I spent far to much time obsessing over those things: worrying about his teeth, worrying about the judgement of others, worrying that he would never decide to give them up, just plain old worrying... Till one day I read an article that talked about children who had a strong need for sucking their thumb or a pacifier needed specific help to not escape things, and extra help coping with feelings.
They suggested connecting with your child every time you noticed them withdraw and sit sucking their soother. So I just started to be extra present with my son. Anytime I'd notice him stop playing and just take a break reading a book or something I'd make sure I sat with him. If he got hurt I'd just say over and over, “I'm here with you, hold my hand, we will get through this together, it's ok to cry."
I started talking to him about his pacifiers and telling him “When you feel ready you can just stop using them." I started telling him I trusted him and knew he was capable of making good choices. I put him in swim lessons, which really started to build his self confidence, and you know what? He woke up last week and said, “mommy I'm all done with my binkys."
He put them down and never picked them up again for the rest of the day. At bed time I thought for sure he would ask for them, but nope, he crawled up into bed and went to sleep as if they never existed. The next day he fell and got hurt and started asking for them again. I had this huge moral dilemma... “What do I do?” I decided to give them back and as I handed them over I said, “I know you’ll give them back when you're ready.” He had them about 5 minutes then said he was all done and didn’t have them again.
Last night I said, “Hey buddy when you feel ready I'll leave your binkys here and you can throw them away." He walked right up and said, “Oh I can do it now. I feel ready.” and tossed them in the garbage. What an amazing thing for me to experience as a mom! What a beautiful testament to trusting my son.
In a lot of ways, there are similarities between parenting and being a follower of Christ. Because of the experience with my son, I got to thinking about trusting God and how hard it can be to give up control, lay my fear to rest, and just surrender. How much work and wisdom trust actually requires. How just like God so boldly wants to walk hand in hand with us in a connection that says, “I trust you my father” and “yes, my child I trust you."
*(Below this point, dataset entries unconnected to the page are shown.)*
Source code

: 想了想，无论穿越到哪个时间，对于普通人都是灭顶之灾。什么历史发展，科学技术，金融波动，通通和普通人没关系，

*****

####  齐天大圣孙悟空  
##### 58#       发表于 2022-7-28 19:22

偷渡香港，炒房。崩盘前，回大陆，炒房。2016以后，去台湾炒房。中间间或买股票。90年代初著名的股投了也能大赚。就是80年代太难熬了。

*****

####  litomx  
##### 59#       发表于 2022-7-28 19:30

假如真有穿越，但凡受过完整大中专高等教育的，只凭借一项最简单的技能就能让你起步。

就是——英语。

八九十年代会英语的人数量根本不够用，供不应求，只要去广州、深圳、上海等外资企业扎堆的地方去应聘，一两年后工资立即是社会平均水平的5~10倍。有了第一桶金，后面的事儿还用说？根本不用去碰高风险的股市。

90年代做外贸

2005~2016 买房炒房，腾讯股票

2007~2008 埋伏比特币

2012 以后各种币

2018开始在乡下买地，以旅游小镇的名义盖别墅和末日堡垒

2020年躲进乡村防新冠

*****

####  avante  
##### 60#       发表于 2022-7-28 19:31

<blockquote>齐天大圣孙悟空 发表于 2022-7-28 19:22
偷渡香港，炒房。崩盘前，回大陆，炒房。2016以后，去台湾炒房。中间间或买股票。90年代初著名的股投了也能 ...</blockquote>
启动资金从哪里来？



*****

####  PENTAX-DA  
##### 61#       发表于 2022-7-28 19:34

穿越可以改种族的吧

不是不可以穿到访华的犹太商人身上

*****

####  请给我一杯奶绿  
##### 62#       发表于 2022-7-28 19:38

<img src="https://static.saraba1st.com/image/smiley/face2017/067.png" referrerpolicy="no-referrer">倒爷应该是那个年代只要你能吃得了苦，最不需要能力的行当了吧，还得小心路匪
This showed me that the give and take can seamlessly weave together when our expectations don’t only involve ourselves. Just like my heavenly father wants to be in a relationship with me that is built on trust through my free will, and allow me to grow at my own pace, my child wants my trust through his free will in an environment that lets him blossom.
This might look messy sometimes and that is when God gives us grace. My children are worthy of my grace.
Trust builds connection, trust grows free thinkers, and trust says: “You my child are more than capable." I'm thankful to God for growing me through my children and for pulling me closer into his love through my own free will.